Tennessee Just Executed the Third Person by Electric Chair in Less Than a Year

State News

Tennessee executed Stephen Michael West on Thursday night, making him the third person executed by electric chair in the state since November. The Tennessee Department of Correction announced the 56 year old’s death time as 7:27 p.m. CST.

West is the fifth person put to death by the state since August 2018; two other people were put to death in Tennessee by lethal injection in the same time period.

West was sentenced to death after being found guilty in of the deaths of 51-year-old Wanda Romines and her 15-year-old daughter, Sheila Romines, in 1986, as well as the rape of the teenager, according to the Associated Press. West’s lawyers say West did rape the younger Romines, but the pair was stabbed by West’s accomplice, Ronnie Martin, the Tennessean reported earlier this month.

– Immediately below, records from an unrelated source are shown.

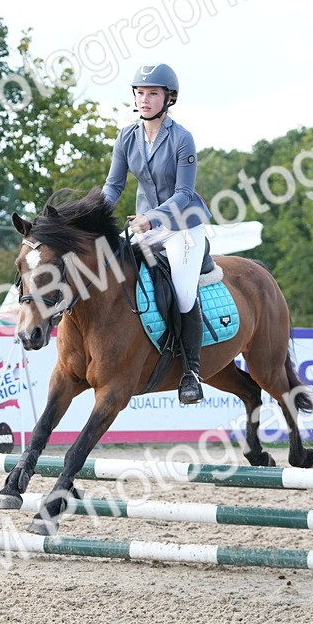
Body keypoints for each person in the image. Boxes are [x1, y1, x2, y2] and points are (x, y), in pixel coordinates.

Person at [102, 63, 211, 405]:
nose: (144, 99)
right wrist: (91, 214)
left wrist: (152, 217)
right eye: (140, 93)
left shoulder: (182, 138)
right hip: (145, 226)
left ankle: (191, 373)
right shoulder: (127, 136)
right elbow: (113, 186)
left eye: (152, 93)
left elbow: (183, 192)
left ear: (168, 98)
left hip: (182, 227)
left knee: (183, 293)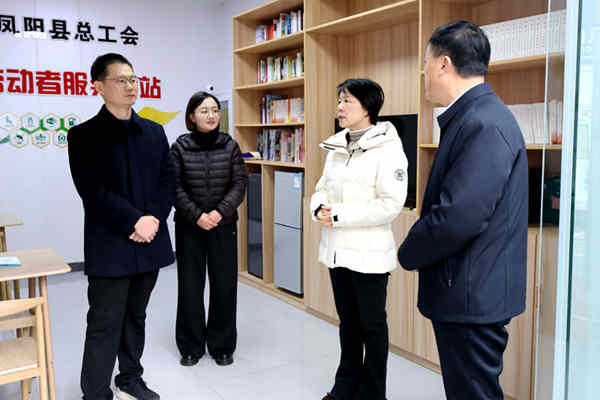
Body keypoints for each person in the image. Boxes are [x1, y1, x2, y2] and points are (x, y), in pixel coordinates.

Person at [397, 21, 528, 400]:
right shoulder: (476, 116)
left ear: (444, 64)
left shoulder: (482, 123)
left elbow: (457, 217)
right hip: (472, 288)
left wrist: (409, 252)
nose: (424, 73)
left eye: (425, 63)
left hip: (472, 293)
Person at [68, 53, 175, 400]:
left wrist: (153, 219)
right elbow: (92, 190)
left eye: (133, 79)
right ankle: (95, 392)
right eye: (120, 80)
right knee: (104, 321)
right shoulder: (83, 135)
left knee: (136, 316)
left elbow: (167, 180)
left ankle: (130, 377)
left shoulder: (154, 132)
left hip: (149, 240)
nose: (130, 86)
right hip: (110, 244)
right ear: (98, 86)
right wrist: (133, 221)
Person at [311, 78, 408, 400]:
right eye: (339, 100)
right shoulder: (336, 147)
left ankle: (373, 393)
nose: (339, 107)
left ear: (367, 108)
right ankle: (345, 386)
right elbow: (322, 188)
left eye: (347, 101)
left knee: (372, 327)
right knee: (348, 324)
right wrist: (319, 208)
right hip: (338, 252)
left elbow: (390, 204)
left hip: (369, 255)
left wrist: (338, 214)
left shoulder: (388, 148)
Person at [170, 91, 247, 368]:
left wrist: (217, 213)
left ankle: (222, 345)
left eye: (215, 110)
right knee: (190, 287)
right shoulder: (179, 147)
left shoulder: (230, 145)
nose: (211, 115)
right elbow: (173, 186)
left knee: (224, 286)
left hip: (223, 226)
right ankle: (190, 346)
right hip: (189, 227)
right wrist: (197, 216)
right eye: (204, 111)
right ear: (192, 116)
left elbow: (239, 184)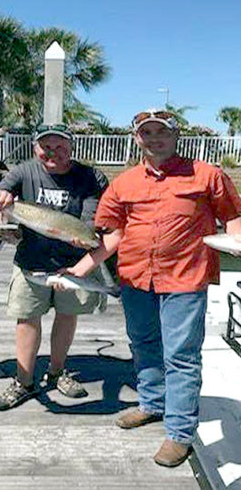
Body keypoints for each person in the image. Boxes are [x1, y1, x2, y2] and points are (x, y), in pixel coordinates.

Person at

Martin was a minor at the time of the crimes, pled guilty to two counts of first-degree murder, and is serving a life sentence with parole eligibility in 2030, according to the newspaper. Martin was 17 at the time of the crime, while West was 23, the Associated Press reported.

West’s lawyers pleaded to Tennessee Gov. Bill Lee for clemency in July. The petition posited that West was not in a position “to deal with the terrible situation he found himself in.” The clemency petition argued that childhood abuse aggravated West’s severe mental illness. “An important question is, if Steve did not intend for either victim to be killed, how could he just stand by and watch while Martin did? The answer to this question lies in Steve’s own tragic background,” the petition stated, according to the Tennessean.

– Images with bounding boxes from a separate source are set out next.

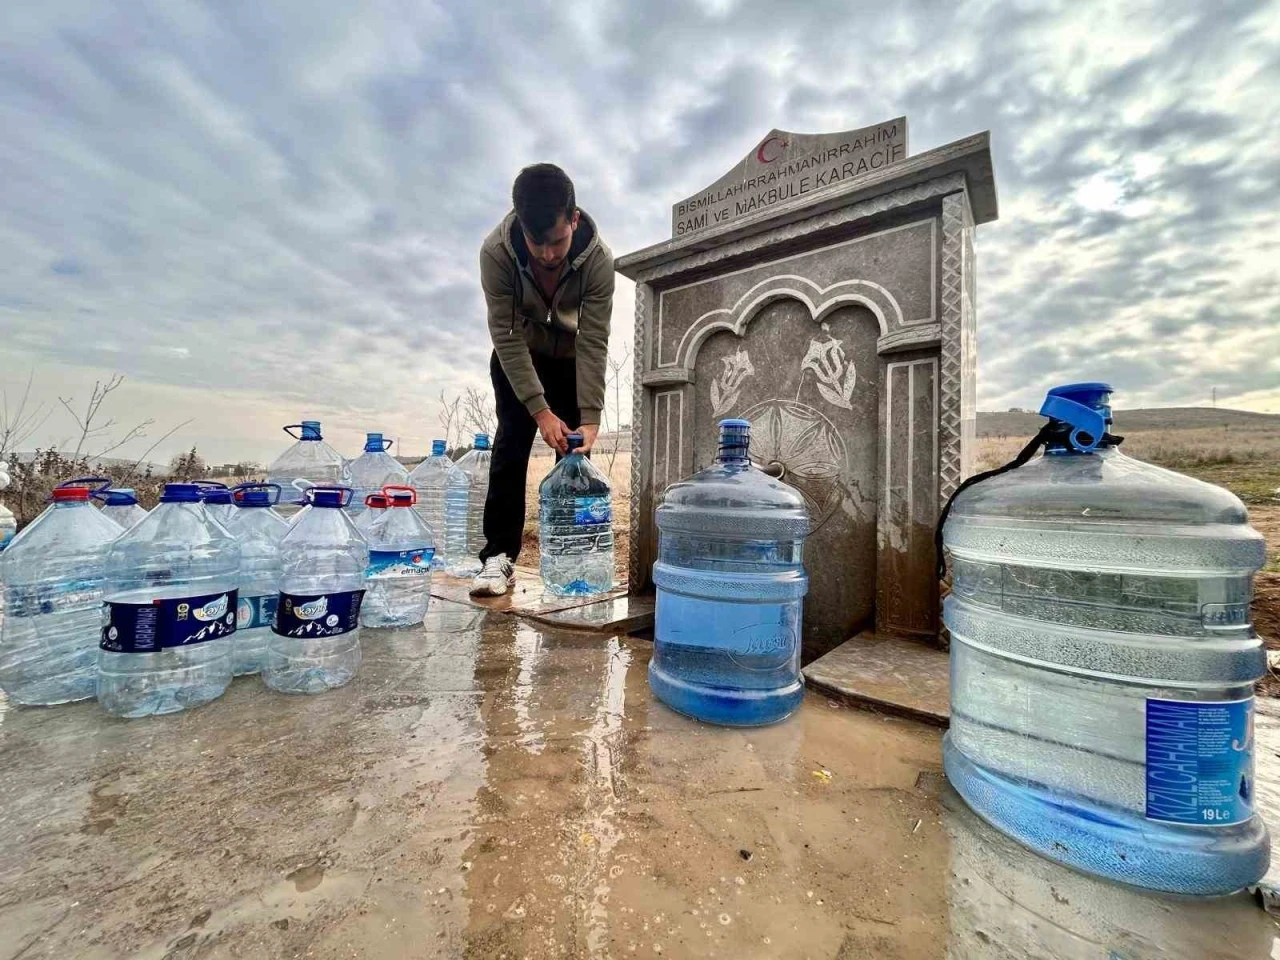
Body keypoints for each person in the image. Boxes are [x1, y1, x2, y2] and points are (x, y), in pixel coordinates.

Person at [470, 163, 615, 597]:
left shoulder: (599, 261)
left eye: (557, 241)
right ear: (520, 225)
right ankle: (498, 556)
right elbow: (507, 336)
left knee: (574, 455)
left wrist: (590, 416)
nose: (548, 255)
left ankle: (572, 557)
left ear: (574, 219)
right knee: (511, 444)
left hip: (571, 358)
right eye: (537, 244)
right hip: (520, 354)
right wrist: (539, 410)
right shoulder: (496, 254)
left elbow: (593, 339)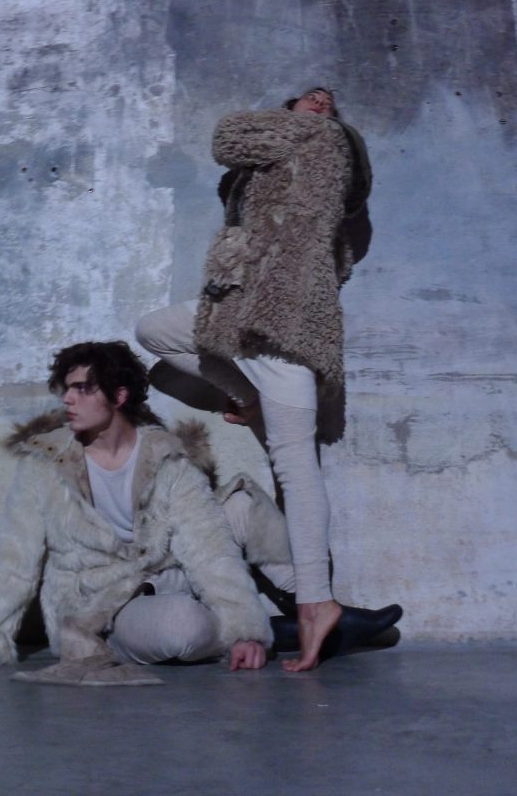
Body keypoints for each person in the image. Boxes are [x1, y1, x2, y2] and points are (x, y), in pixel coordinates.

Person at [136, 87, 392, 672]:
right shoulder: (292, 163)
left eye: (331, 101)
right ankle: (247, 395)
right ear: (288, 107)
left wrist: (292, 122)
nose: (323, 104)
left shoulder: (319, 139)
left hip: (285, 323)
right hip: (242, 311)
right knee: (155, 332)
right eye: (311, 98)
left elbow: (227, 137)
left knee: (296, 470)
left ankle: (316, 603)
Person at [0, 341, 276, 675]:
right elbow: (14, 561)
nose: (69, 399)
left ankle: (283, 621)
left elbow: (209, 548)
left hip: (164, 581)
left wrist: (246, 632)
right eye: (67, 388)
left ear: (119, 396)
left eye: (83, 389)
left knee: (243, 505)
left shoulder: (166, 458)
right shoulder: (45, 463)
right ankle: (121, 642)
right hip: (98, 607)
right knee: (181, 625)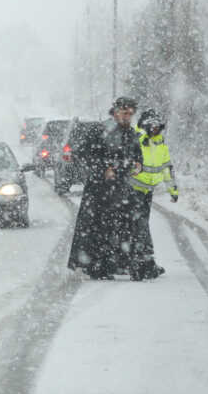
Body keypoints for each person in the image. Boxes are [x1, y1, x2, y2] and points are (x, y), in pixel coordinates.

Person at [68, 96, 144, 279]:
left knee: (125, 225)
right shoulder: (99, 130)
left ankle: (121, 262)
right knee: (98, 228)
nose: (128, 117)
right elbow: (81, 154)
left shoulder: (131, 133)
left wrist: (138, 164)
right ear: (116, 112)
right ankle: (97, 265)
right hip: (99, 189)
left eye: (131, 114)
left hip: (121, 187)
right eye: (125, 113)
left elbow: (137, 154)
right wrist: (103, 169)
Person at [128, 108, 179, 280]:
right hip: (132, 190)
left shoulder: (161, 144)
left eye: (158, 126)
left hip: (147, 192)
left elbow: (166, 169)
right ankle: (140, 265)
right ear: (145, 126)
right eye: (152, 126)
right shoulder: (138, 139)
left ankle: (145, 263)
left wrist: (173, 190)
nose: (155, 129)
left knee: (141, 226)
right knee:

The Tennessean reported that West began to cry as he said the final words from the electric chair: “In the beginning, God created man. And Jesus wept. That’s all.”

West chose to have his death executed via electrocution in place of lethal injection, the newspaper reported. West and the three other people who chose electrocution over lethal injection “had participated in lawsuits challenging Tennessee’s lethal injection protocol,” according to the Tennessean.